When I told Chris about this later, he said, “I would go every day to take care of my grandmother.” He was defending the honor of grandchildren everywhere.
And I know he would. Grandmother Ruth is also a very nice lady. She shuffles a mean deck of cards.
But as Grandmother had finished her story of how all the people she used to know in the trailer park were mostly dead, and was on about one of them in particular who had cared for her blind husband for 25 or 35 years…
“She did everything for him. Toward the end she had to get a man to come in and help him in the bath and things like that…But he died…a long time ago…and then she died too”
I was caught on the idea of a wife caring for her husband, doing everything for him for that long. I would not want to be like that husband, to be so dependent. The story was so stark, dramatic and tragic.
But then I thought, many their love was strong and sweet.
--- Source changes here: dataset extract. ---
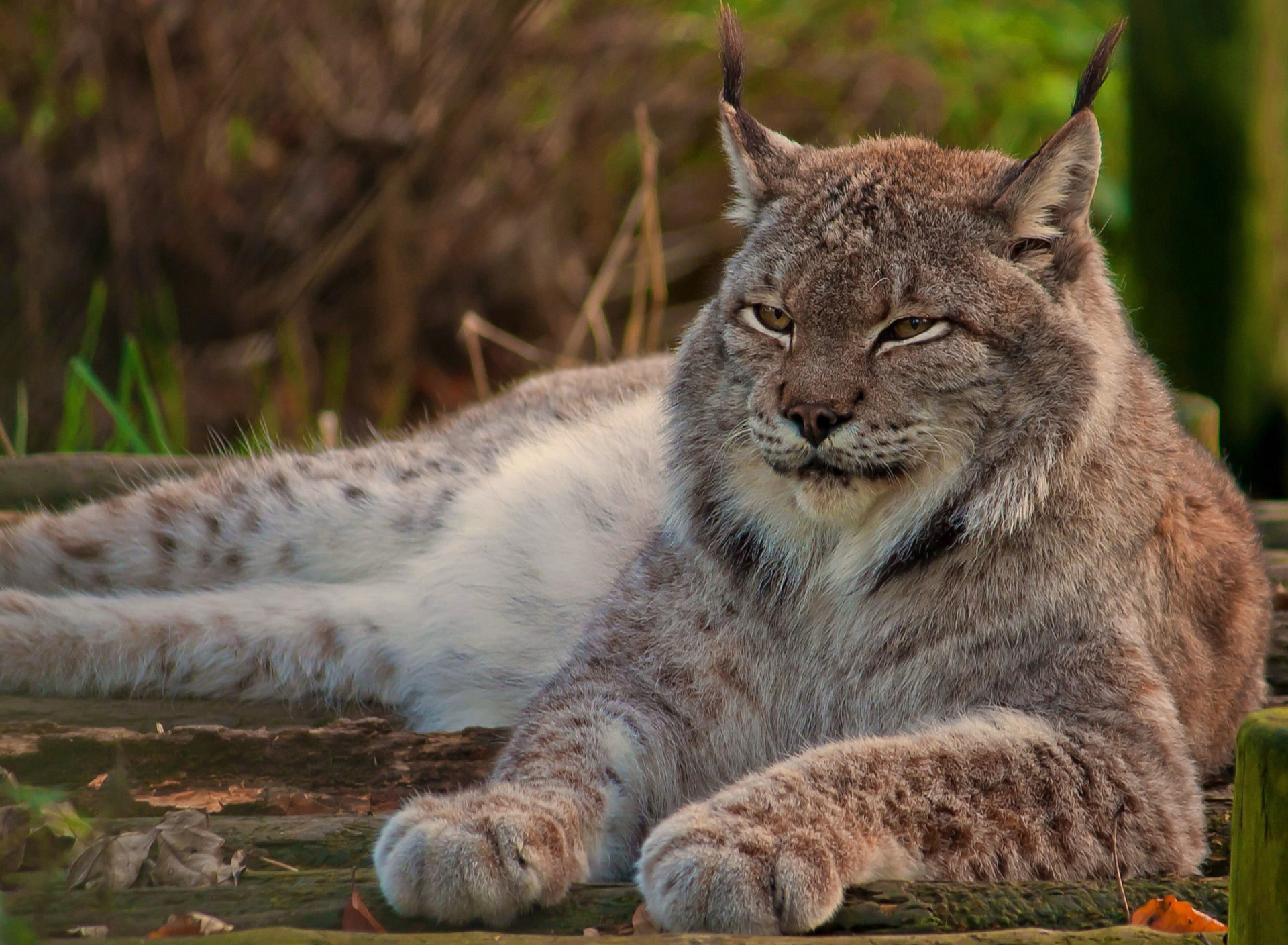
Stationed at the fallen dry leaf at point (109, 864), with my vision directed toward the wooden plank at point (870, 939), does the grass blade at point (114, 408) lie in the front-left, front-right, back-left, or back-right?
back-left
Maybe they were peaceful and happy, even with that trouble. And maybe she was bereft without him, even though he was a burden.
Grandma Ruth is 90. She has a lot to think about, with all her friends and her own life. Heavy stuff. Everyone else was gone in the kitchen–I don’t think they would want her to go on about these sad things. Maybe that’s why she talks to me about it.
I interrupted her. . “You know, life–even though it can be hard, with health problems and losing sight and loved ones–life is good. It is sweet. People hang on and make it through all those hard times, and life is good.”
She answered very quickly, “Yes, life is good.”